_Instruction_. Your output must be the lines below from the line containing "(WhatsAPP) –" to the line containing "Exministra Toro responde a Kast", both lines included, reproduced exactly and without pictures.

_Source data_.
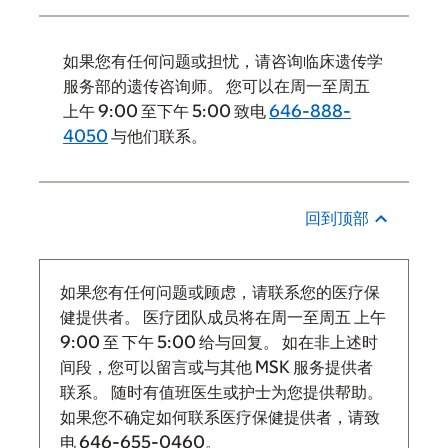
如果您有任何问题或担忧，请咨询临床遗传学
服务部的遗传咨询师。 您可以在周一至周五
上午 9:00 至下午 5:00 致电
646-888-
4050
与他们联系。
回到顶部
如果您有任何问题或顾虑，请联系您的医疗保
健提供者。 医疗团队成员将在周一至周五
上午
9:00
至
下午 5:00 给与回复。
如在非上述时
间段，您可以留言或与其他 MSK 服务提供者
联系。 随时有值班医生或护士为您提供帮助。
如果您不确定如何联系医疗保健提供者，请致
电
646-655-0460
。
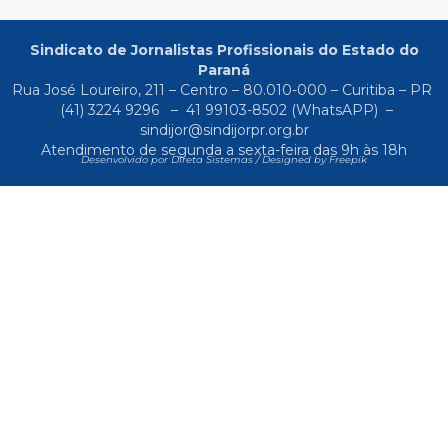
Sindicato de Jornalistas Profissionais do Estado do
Paraná
Rua José Loureiro, 211 – Centro – 80.010-000 – Curitiba – PR
(41) 3224 9296
–
41 99103-8502
(WhatsAPP) –
sindijor@sindijorpr.org.br
Atendimento de segunda a sexta-feira das 9h às 18h
Desenvolvido por Direta Sistemas /
Designed by Freepik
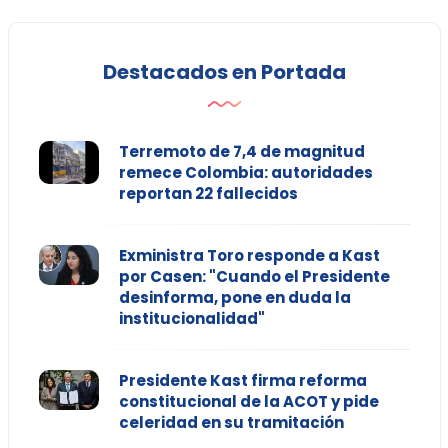
Destacados en Portada
Terremoto de 7,4 de magnitud
remece Colombia: autoridades
reportan 22 fallecidos
Exministra Toro responde a Kast
por Casen: "Cuando el Presidente
desinforma, pone en duda la
institucionalidad"
Presidente Kast firma reforma
constitucional de la ACOT y pide
celeridad en su tramitación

_Answer to this problem_.
(WhatsAPP) –
sindijor@sindijorpr.org.br
Atendimento de segunda a sexta-feira das 9h às 18h
Desenvolvido por Direta Sistemas /
Designed by Freepik
Destacados en Portada
Terremoto de 7,4 de magnitud
remece Colombia: autoridades
reportan 22 fallecidos
Exministra Toro responde a Kast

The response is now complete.